Four-letter word. Hell.

SPEAKER_02

H G double else.

SPEAKER_06

Yeah. And we'll talk more specifically about hell in a little while. But what we're focusing right now is on that loss of communion. That loss of relationship. That's the core misery of being in the estate of sin. We were made for relationship with God. Now that relationship is broken, and apart from his grace, we don't have it. We have a kind of relationship, again, the relationship of alienation, but we don't have a relationship of blessing. Again, communion, community, partnership, fellowship. And we see that in a variety of, we see that cash out in a variety of ways in scripture, right? It's foolishness. Psalm 14, 1, the fool says in his heart, there is no God. It's like what Wendy was talking about a little while ago. It's not just that we're opposed to God, but at the extreme we actually believe as if God doesn't exist. Even though Romans 1 tells us that his invisible attributes are written in the visible things that he has made, and such that we know him, but we suppress the truth in unrighteousness. So we know him in the core of our being, but at the level of our mind, we suppress it. We act as though he doesn't exist, as if that were possible. Enmity, right? It's not just folly, it's enmity. Romans 5 talks about us being enemies against God. Worse than enemies, even rebels. Psalm 2, the nation's rage and the people's plot in vain. Romans 8, those who are in the flesh cannot please God. They're hostile toward God. We, apart from grace, are hostile to God. So communion, the loss of communion, it's just a devilish mixture of indifference, enity, rebellion, wickedness, all the bad words. A couple weeks ago, maybe a month ago, we talked about all the different words that scripture uses for sin. We saw the lawlessness, the waywardness, the transgressiveness, all of those things. Now, a question we asked as we looked at sin over the past couple weeks, is we asked how grace comes in and deals with that aspect of sin, that aspect of our fallenness. So I'll ask the same questions. We look at things today. How does grace deal with the fact that by our sin we have lost communion with God? How does grace deal with our loss of communion with God? How does salvation restore or affect that?

SPEAKER_04

Well, there has to be payment. Yeah. And you kind of, and I'm thinking in your in your dialogue, kind of skipping over, why there has to be payment rather than just, um, well, we'll just excuse it. You can't excuse.

SPEAKER_06

Right. Right. So the nature, it's a good point, the nature of the broken relationship is such that there needs to be some kind of satisfaction in order to repair the relationship. Or restitution, we could say, right? If I steal 20 bucks from you, um you can forgive me for stealing that 20 bucks, but moving forward in our relationship, for it to be restored, there needs to be some kind of restitution.

SPEAKER_04

Yeah, somebody pays if it's not the if there's nothing. It's either the bacon or the trade.

++++++++++

#### Work instructions
(1) In the transcript on the loss of communion with God, reproduce the passage starting at "Right. Right. So" and ending at "kind of restitution.".
(2) List every scripture passage that the transcript on the loss of communion with God cites by book and chapter.

#### Dataset section
++++++++++

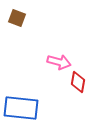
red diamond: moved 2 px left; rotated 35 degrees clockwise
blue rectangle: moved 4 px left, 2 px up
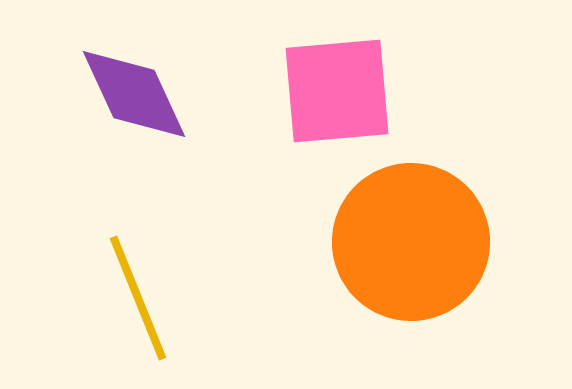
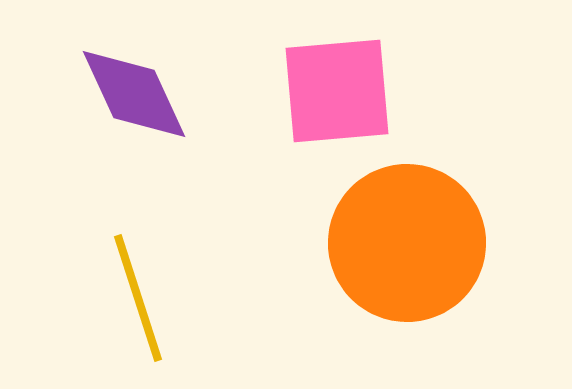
orange circle: moved 4 px left, 1 px down
yellow line: rotated 4 degrees clockwise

++++++++++

#### Solutions by task
(1)
Right. Right. So the nature, it's a good point, the nature of the broken relationship is such that there needs to be some kind of satisfaction in order to repair the relationship. Or restitution, we could say, right? If I steal 20 bucks from you, um you can forgive me for stealing that 20 bucks, but moving forward in our relationship, for it to be restored, there needs to be some kind of restitution.

(2)
Psalm 14, 1
Romans 1
Romans 5
Psalm 2
Romans 8